▼▼▼
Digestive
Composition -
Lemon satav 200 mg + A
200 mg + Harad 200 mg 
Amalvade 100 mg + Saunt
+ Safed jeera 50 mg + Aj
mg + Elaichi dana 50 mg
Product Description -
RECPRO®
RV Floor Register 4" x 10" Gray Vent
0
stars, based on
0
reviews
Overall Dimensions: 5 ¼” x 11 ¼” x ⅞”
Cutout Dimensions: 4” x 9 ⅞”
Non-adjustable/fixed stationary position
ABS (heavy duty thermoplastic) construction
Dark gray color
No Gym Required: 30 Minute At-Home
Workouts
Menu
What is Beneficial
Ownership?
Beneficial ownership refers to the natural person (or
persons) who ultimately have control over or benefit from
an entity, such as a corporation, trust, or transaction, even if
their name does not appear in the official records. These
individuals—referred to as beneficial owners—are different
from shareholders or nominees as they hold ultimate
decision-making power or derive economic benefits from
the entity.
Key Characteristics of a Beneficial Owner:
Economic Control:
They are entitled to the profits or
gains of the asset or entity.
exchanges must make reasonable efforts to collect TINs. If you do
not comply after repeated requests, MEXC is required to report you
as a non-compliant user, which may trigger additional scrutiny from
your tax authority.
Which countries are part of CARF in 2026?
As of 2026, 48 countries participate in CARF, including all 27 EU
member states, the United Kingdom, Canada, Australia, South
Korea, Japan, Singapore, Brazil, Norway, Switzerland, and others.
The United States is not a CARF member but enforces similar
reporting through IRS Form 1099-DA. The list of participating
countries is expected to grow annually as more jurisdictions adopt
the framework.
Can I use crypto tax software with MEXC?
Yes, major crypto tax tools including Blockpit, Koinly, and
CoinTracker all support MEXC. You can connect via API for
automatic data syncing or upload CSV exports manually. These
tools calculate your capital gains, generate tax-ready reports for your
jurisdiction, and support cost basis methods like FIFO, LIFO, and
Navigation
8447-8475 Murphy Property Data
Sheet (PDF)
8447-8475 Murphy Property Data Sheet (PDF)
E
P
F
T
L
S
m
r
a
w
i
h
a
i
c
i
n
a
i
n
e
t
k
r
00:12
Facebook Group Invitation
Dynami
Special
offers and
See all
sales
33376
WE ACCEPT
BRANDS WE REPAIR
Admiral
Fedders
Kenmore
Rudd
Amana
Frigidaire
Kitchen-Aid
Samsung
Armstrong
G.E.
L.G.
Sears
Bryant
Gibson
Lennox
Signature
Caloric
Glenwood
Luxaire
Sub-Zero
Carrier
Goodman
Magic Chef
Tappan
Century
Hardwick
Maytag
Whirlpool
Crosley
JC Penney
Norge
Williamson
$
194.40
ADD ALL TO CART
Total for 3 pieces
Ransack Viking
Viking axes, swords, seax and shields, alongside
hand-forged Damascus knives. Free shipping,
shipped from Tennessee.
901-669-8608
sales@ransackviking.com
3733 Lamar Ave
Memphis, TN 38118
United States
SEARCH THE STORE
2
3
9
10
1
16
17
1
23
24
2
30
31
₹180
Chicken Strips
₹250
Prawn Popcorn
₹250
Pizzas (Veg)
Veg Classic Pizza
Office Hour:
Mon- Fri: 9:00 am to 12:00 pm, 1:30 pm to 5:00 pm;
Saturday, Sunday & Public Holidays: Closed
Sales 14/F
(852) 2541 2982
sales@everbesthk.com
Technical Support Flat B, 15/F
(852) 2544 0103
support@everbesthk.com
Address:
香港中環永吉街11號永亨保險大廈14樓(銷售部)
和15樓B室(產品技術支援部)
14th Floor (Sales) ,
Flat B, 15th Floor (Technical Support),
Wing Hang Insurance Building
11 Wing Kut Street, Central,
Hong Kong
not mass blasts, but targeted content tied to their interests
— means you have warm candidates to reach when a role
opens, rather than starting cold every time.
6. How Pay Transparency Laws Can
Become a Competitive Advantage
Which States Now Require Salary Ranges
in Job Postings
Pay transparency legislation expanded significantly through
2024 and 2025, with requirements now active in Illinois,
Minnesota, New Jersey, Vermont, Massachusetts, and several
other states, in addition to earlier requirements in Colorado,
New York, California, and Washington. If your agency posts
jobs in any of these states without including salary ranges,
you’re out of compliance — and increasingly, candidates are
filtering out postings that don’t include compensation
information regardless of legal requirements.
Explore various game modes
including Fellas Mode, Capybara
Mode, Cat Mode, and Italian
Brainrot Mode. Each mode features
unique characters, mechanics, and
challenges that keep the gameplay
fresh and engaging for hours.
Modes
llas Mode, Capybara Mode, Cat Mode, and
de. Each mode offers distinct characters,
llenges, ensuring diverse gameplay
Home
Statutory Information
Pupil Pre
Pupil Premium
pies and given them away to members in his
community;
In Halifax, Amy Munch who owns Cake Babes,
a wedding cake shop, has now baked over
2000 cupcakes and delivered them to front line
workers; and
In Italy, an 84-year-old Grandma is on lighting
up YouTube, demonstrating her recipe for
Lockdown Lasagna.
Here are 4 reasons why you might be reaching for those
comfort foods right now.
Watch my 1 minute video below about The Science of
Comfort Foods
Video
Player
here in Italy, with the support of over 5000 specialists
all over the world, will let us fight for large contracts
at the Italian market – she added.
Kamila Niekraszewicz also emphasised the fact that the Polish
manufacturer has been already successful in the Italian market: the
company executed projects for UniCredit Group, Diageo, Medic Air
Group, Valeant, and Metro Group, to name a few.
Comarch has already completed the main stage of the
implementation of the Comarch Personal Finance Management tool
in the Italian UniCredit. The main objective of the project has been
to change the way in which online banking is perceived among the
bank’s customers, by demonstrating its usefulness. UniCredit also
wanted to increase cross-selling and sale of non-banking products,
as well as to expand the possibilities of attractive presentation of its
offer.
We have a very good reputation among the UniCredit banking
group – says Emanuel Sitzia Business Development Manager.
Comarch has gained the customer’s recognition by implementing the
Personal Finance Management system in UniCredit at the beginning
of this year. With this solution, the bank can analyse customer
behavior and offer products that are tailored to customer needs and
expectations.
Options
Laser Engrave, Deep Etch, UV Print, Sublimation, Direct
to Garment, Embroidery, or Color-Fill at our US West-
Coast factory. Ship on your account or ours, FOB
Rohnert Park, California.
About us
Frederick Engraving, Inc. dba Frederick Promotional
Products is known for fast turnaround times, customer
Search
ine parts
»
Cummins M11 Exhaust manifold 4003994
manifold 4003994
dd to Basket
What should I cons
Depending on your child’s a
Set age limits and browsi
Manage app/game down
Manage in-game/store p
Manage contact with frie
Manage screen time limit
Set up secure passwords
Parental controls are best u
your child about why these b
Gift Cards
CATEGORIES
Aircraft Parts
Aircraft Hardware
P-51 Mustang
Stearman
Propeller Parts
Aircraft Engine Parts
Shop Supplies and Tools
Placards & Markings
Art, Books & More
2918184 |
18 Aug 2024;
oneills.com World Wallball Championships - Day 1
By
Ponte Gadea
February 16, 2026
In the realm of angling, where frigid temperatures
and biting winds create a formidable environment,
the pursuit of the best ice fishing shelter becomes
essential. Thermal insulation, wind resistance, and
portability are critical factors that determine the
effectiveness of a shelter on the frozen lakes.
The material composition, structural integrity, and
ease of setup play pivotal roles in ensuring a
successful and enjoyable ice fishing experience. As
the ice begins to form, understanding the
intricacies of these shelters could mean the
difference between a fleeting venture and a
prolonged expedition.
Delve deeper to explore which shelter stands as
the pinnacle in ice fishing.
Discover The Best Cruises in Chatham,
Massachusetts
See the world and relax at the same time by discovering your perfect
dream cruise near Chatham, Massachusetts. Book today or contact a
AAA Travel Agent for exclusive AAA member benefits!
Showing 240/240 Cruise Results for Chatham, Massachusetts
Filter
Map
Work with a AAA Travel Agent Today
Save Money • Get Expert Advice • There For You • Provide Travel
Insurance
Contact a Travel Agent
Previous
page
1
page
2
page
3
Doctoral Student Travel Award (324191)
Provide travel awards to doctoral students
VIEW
▲▲▲
» WHAT IS EXPECTED:
Lay out the entries from the first line through the line containing "their name does", inclusive, as a Markdown table with a Row column holding the line number and a Line column holding the text, leaving out blank lines.

» EXERCISE RESULT:
| Row | Line |
|---|---|
| 1 | Digestive |
| 2 | Composition - |
| 3 | Lemon satav 200 mg + A |
| 4 | 200 mg + Harad 200 mg  |
| 5 | Amalvade 100 mg + Saunt |
| 6 | + Safed jeera 50 mg + Aj |
| 7 | mg + Elaichi dana 50 mg |
| 8 | Product Description - |
| 9 | RECPRO® |
| 10 | RV Floor Register 4" x 10" Gray Vent |
| 11 | 0 |
| 12 | stars, based on |
| 13 | 0 |
| 14 | reviews |
| 15 | Overall Dimensions: 5 ¼” x 11 ¼” x ⅞” |
| 16 | Cutout Dimensions: 4” x 9 ⅞” |
| 17 | Non-adjustable/fixed stationary position |
| 18 | ABS (heavy duty thermoplastic) construction |
| 19 | Dark gray color |
| 20 | No Gym Required: 30 Minute At-Home |
| 21 | Workouts |
| 22 | Menu |
| 23 | What is Beneficial |
| 24 | Ownership? |
| 25 | Beneficial ownership refers to the natural person (or |
| 26 | persons) who ultimately have control over or benefit from |
| 27 | an entity, such as a corporation, trust, or transaction, even if |
| 28 | their name does not appear in the official records. These |